The CASERM project represents a significant effort towards a Coq-based design and verification method for reconfigurable multi-view embedded systems. The use of a proof assistant to support such a framework is motivated by the fact that the systems that we target are both extremely complex and critical.
Embedded systems are present in our everyday life. The common characteristics shared by these systems is that, on top of functionality requirements, they must satisfy additional constraints on e.g. reactivity, reliability, and resource consumption. These constraints arise from the fact that embedded systems must adapt to their physical environment and only have limited resources. Designing and verifying embedded systems requires means to handle these multiple views of a system as well as their interaction.
The need for embedded systems to reconfigure is nowadays felt in many application domains, including safety critical ones (transport, energy, health, …). For instance, a reconfiguration may be necessary in order to adapt to a failure, to cope with new requirements, or following a hardware update. Despite recent advances, the current state of the art does not yet provide integrated formal methods and tools for the design and analysis of reconfigurable multi-view embedded systems. This is the goal of the CASERM project.
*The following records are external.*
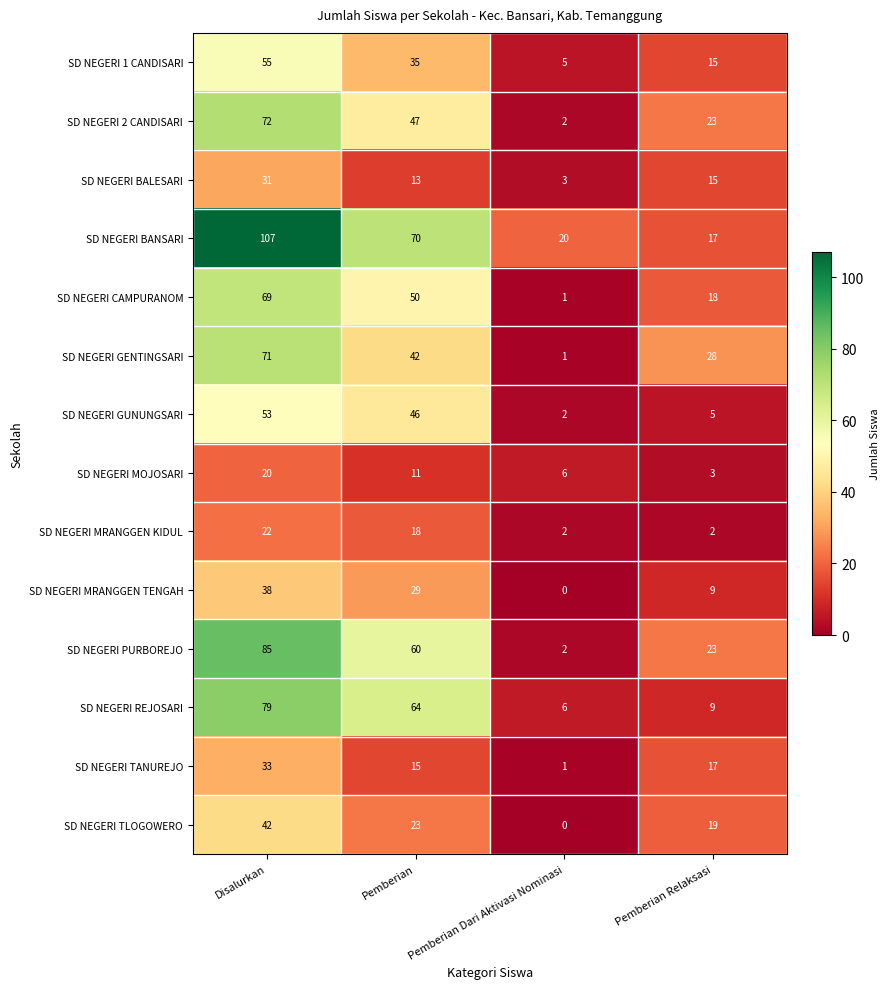

Is it true that SD NEGERI 2 CANDISARI equals 2 at Pemberian Dari Aktivasi Nominasi?

True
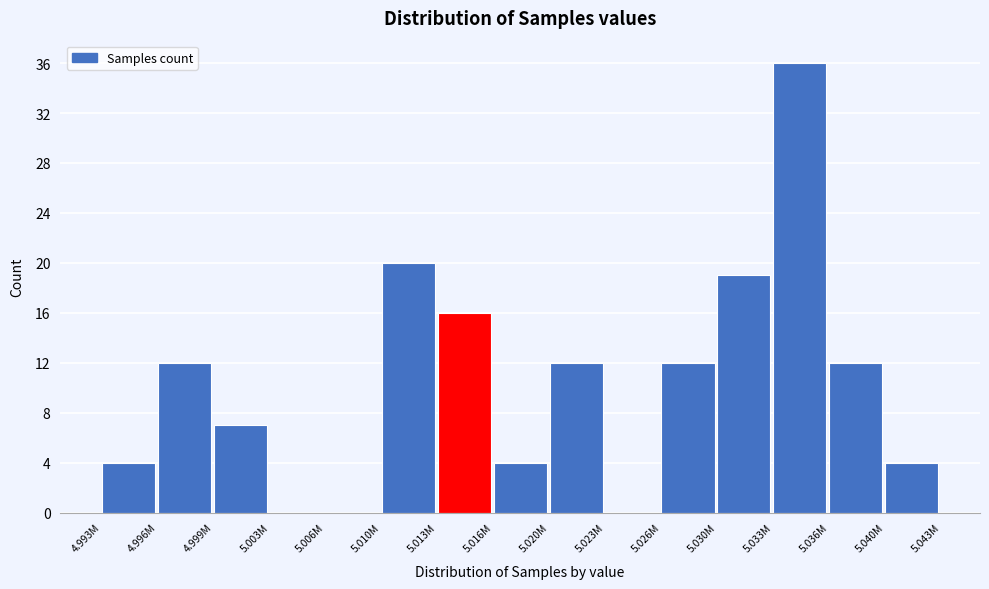

Reading left to right, transcribe all the data shown in this chart.

4.993M=4	4.996M=12	4.999M=7	5.003M=0	5.006M=0	5.010M=20	5.013M=16	5.016M=4	5.020M=12	5.023M=0	5.026M=12	5.030M=19	5.033M=36	5.036M=12	5.040M=4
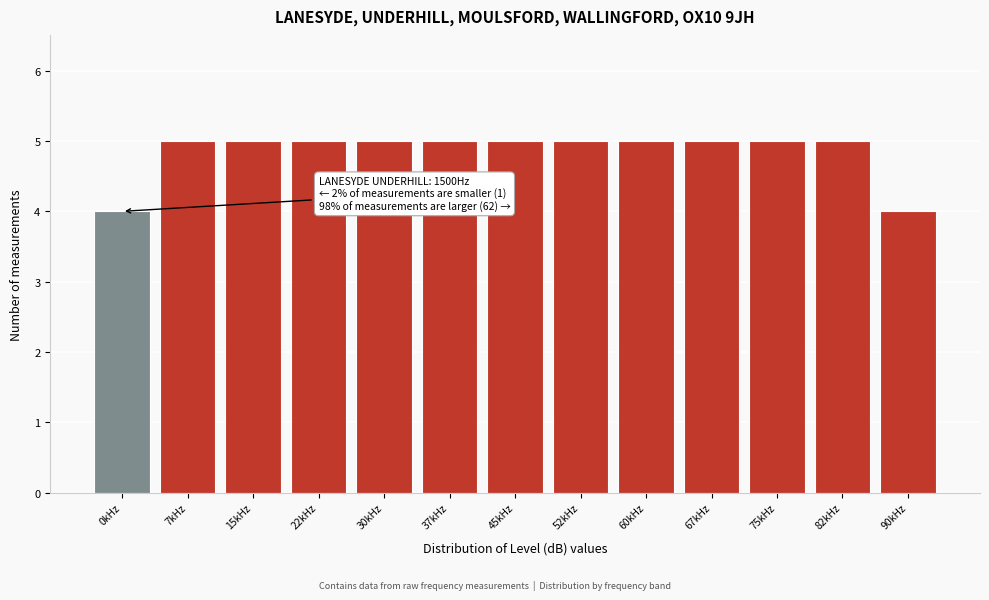

Reading right to left, extract all data points from this chart.

4	5	5	5	5	5	5	5	5	5	5	5	4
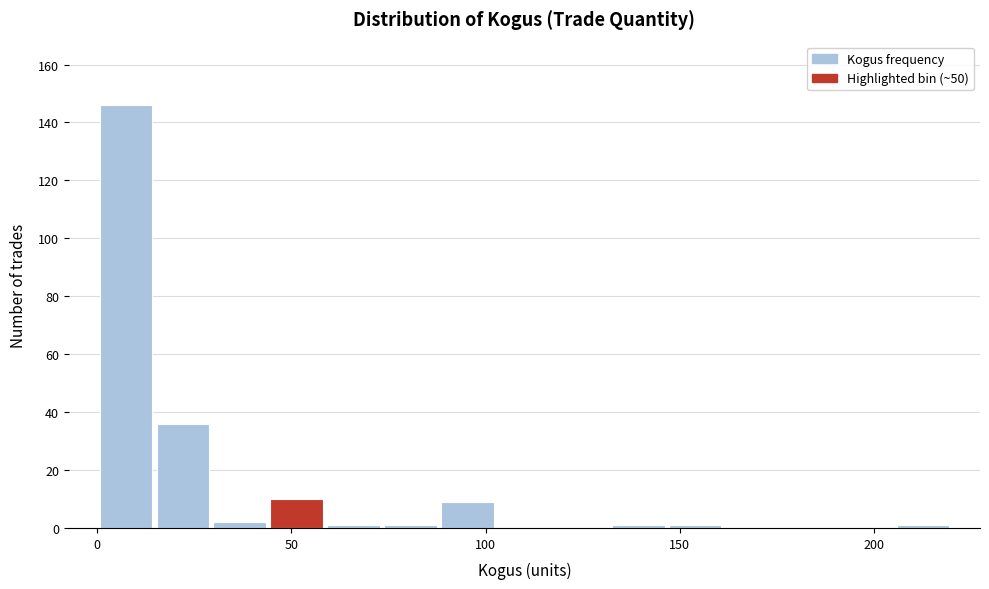

Around what value on the x-axis is the tallest bar? Give the approximate position of its centre, as read against the axis.

5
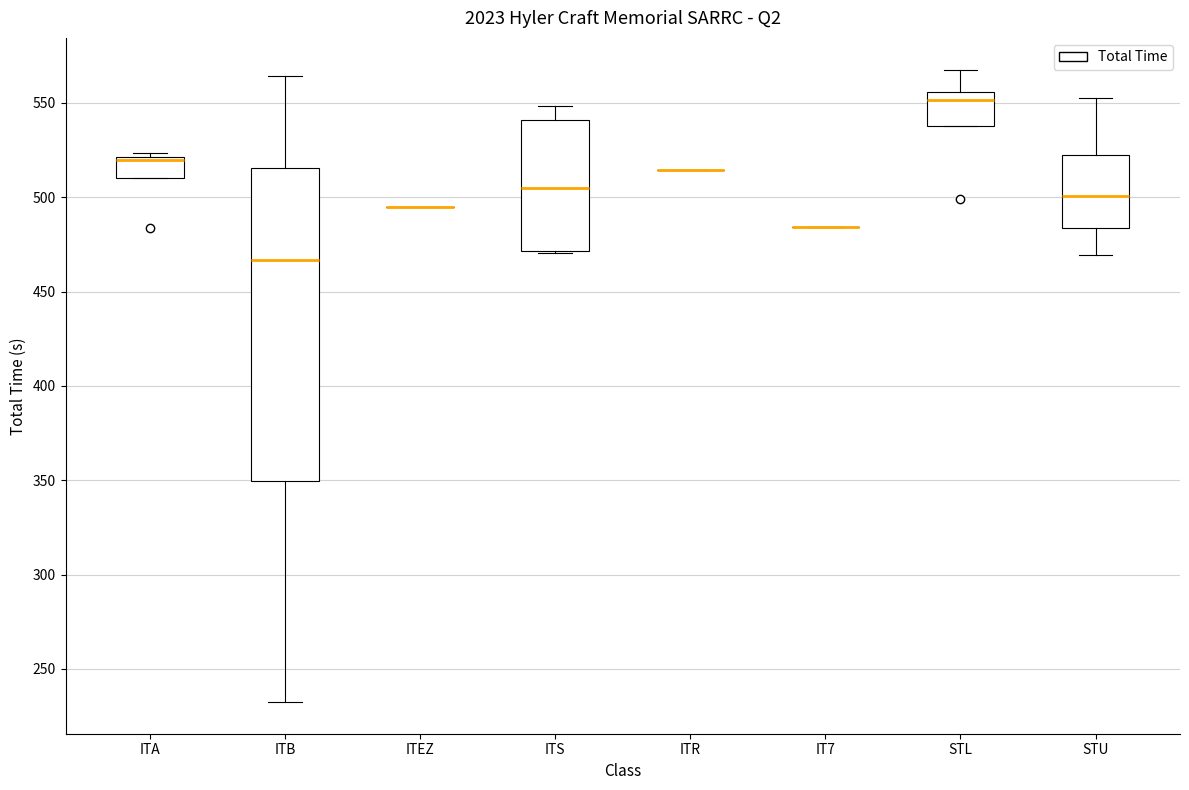

Comparing the boxes themselves (not the whiskers), which one is the tallest?

ITB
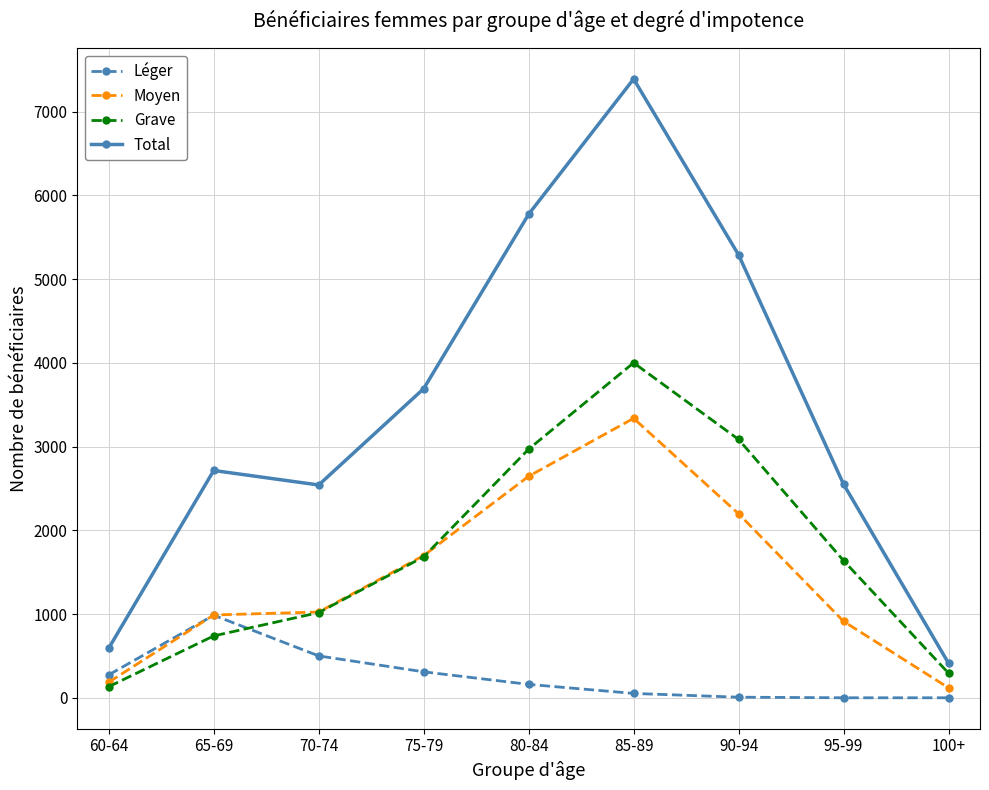

What are all the series names shown in the legend?

Léger, Moyen, Grave, Total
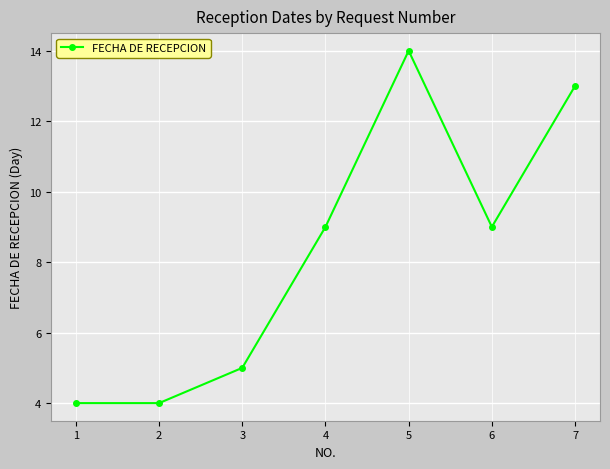

At which category does the chart reach its peak across all series?

5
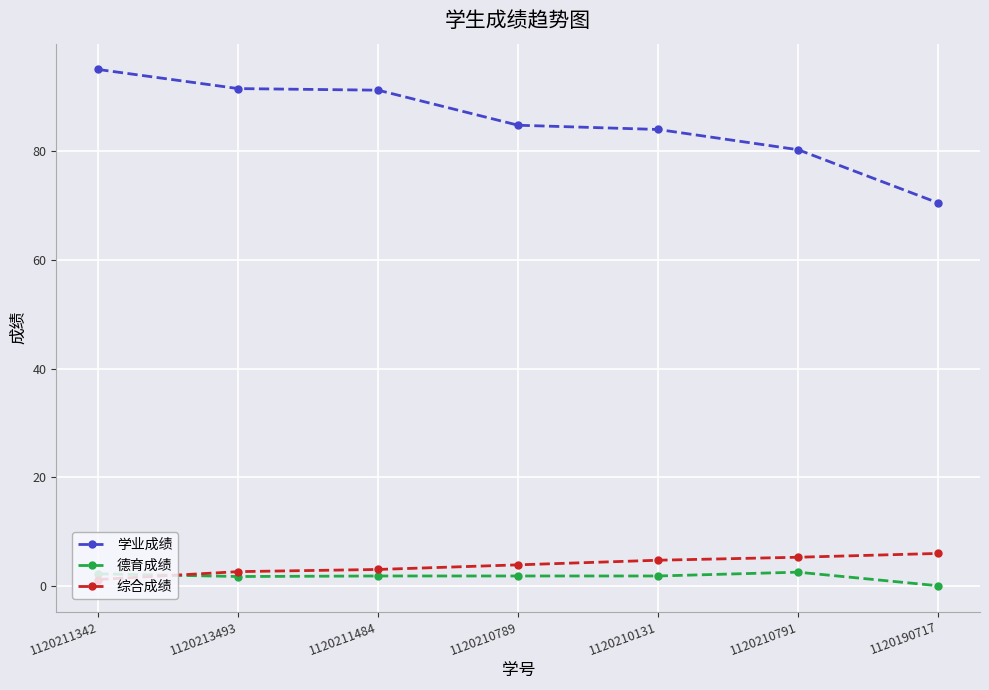

Between which two adjacent categories do 综合成绩 and 德育成绩 first intersect?

1120211342 and 1120213493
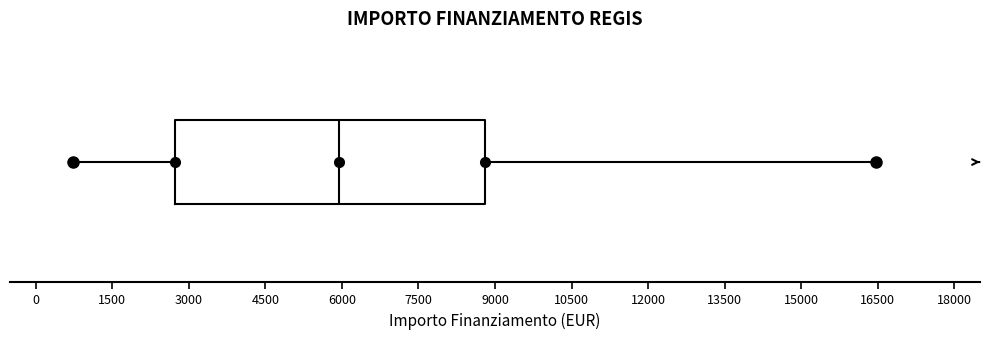

Where does the right whisker of the box end on the x-axis? The values are not printed on the chart, so give them approximately, as read against the axis.

16400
Our long-term goal of a Coq-based design and verification tool chain for reconfigurable embedded systems is very ambitious. To approach that objective, we will address in CASERM the three following challenges.
A. Modeling. Modern embedded system architectures, such as those developed using the AUTOSAR standard, involve multiple views of a given system, including logical views of application components, and physical views encompassing the assembly and mapping of application components on a given hardware architecture. They combine functional specifications with quantitative resource related constraints, and component reliability requirements. But multi-view modeling is still poorly understood, and its support in system modeling or architectural description languages remains unsatisfactory. There is also an increasing need for support of dynamicity and reconfiguration, which were until recently out of the scope of research dealing with critical real-time systems design.
B. Analysis. There are several open questions arising from the dynamical aspects of real-time systems. Classically, real-time systems are modeled and analyzed using static analysis. The parameters of the system are given, typically the periods and the Worst-Case Execution Time (WCET) of the software tasks, and their Worst-Case Response Times (WCRT) are computed thanks to a static analysis of the system. Such static analyses are also relevant to deal with systems that combine hard and soft constraints. However, when the system to be studied is subject to dynamic reconfigurations, the analysis must be performed following each reconfiguration, hence online. The main challenge we will address in this respect is twofold: (i) to introduce meaningful probabilistic constraints in real-time systems and to formulate optimization problems based on those probabilistic constraints, and (ii) to develop new online scheduling algorithms based on learning techniques.
C. Certification. Not even mentioning multiview and dynamic aspects, there are very few attempts at substantiating research results for real-time systems by mechanically proving and verifying them. Until recently, existing attempts lacked a common foundation, preventing them from being put together, and the generality and expressivity to incorporate real-world issues such as OS overheads. The Prosa initiative is an attempt at addressing this need which we intend to contribute to. An additional challenge in this area lies in the fact that it does not seem realistic to certify commercial tools performing e.g. response-time analysis without sacrificing their efficiency and flexibility. An alternative is to consider result certification, which only requires a lightweight program modification to make sure that sufficient information is logged during analysis for generating a posteriori a result certificate.
Our work program is structured around four complementary tasks: one per challenge identified above and a fourth task dedicated to case studies.